• _EXERCISE INSTRUCTIONS_:
Update the stretch of entries from the line containing "genus: Rivina" through the line containing "genus: Ricinus" by replacing "common name" with "vernacular name", leaving everything else unchanged. Return only those lines.

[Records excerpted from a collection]
^^^^^^^^^^^^^^^^

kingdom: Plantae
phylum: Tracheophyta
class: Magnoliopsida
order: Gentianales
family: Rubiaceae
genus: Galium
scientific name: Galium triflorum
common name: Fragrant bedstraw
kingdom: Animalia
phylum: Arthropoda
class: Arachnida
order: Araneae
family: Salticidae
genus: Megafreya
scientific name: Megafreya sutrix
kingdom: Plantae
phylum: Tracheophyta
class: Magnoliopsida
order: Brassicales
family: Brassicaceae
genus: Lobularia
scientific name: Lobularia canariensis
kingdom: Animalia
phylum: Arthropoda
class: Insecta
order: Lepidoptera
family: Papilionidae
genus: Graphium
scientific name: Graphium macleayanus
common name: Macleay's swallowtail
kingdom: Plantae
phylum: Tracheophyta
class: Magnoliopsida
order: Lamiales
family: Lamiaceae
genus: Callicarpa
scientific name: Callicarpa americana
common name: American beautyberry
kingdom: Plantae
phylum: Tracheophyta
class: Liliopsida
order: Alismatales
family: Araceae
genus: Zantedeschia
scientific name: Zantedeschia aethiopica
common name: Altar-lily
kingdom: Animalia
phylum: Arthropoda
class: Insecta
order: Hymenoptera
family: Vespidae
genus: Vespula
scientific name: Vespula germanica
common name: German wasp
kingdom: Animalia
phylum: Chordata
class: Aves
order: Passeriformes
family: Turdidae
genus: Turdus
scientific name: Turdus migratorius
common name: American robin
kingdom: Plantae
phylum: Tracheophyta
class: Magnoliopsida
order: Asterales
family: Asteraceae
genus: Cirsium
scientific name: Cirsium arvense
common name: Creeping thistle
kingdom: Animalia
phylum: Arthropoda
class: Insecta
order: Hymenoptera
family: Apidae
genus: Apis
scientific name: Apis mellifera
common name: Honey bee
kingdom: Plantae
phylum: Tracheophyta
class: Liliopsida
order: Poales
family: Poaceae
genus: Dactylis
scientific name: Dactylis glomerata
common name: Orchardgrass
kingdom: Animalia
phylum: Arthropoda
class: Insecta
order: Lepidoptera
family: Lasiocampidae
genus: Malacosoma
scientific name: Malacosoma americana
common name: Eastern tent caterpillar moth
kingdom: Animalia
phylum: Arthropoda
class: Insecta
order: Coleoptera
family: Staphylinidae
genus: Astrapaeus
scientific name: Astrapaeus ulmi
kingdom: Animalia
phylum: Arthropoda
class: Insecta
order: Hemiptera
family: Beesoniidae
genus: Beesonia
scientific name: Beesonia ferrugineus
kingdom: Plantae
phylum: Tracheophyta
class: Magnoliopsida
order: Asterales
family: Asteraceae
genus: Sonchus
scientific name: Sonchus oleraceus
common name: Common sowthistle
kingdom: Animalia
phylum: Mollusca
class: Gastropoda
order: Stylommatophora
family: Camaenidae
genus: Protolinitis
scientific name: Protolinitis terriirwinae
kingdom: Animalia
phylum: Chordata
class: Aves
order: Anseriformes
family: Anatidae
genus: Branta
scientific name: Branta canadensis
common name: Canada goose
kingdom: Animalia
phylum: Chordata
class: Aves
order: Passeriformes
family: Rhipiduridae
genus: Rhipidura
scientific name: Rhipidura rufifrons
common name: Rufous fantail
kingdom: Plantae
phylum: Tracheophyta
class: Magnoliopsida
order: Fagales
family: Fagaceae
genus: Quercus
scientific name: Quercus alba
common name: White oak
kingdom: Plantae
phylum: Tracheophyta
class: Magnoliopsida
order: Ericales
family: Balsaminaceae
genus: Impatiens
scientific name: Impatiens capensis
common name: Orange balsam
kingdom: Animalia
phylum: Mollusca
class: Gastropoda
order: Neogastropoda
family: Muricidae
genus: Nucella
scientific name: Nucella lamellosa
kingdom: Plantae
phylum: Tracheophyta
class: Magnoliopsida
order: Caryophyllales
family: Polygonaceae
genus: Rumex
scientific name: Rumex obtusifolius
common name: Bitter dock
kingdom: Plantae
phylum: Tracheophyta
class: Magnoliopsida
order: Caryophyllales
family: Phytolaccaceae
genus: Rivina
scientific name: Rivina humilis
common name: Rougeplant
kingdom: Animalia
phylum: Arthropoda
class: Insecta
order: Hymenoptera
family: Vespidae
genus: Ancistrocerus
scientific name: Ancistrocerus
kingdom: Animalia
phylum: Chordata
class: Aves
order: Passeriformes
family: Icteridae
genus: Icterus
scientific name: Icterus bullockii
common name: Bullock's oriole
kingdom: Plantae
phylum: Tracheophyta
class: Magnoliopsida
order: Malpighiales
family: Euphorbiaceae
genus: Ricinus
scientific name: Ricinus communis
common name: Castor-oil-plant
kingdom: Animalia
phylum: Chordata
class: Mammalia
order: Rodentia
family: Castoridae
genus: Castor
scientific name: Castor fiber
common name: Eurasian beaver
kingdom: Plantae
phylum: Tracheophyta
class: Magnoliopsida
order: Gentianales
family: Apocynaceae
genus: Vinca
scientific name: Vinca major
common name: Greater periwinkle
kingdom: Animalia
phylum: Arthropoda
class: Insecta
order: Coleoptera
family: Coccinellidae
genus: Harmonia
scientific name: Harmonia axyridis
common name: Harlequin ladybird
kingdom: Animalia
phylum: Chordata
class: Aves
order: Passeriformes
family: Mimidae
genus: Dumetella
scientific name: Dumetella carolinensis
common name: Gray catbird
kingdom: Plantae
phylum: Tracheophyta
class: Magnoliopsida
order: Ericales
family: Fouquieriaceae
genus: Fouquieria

^^^^^^^^^^^^^^^^

• _THE SOLUTION_:
genus: Rivina
scientific name: Rivina humilis
vernacular name: Rougeplant
kingdom: Animalia
phylum: Arthropoda
class: Insecta
order: Hymenoptera
family: Vespidae
genus: Ancistrocerus
scientific name: Ancistrocerus
kingdom: Animalia
phylum: Chordata
class: Aves
order: Passeriformes
family: Icteridae
genus: Icterus
scientific name: Icterus bullockii
vernacular name: Bullock's oriole
kingdom: Plantae
phylum: Tracheophyta
class: Magnoliopsida
order: Malpighiales
family: Euphorbiaceae
genus: Ricinus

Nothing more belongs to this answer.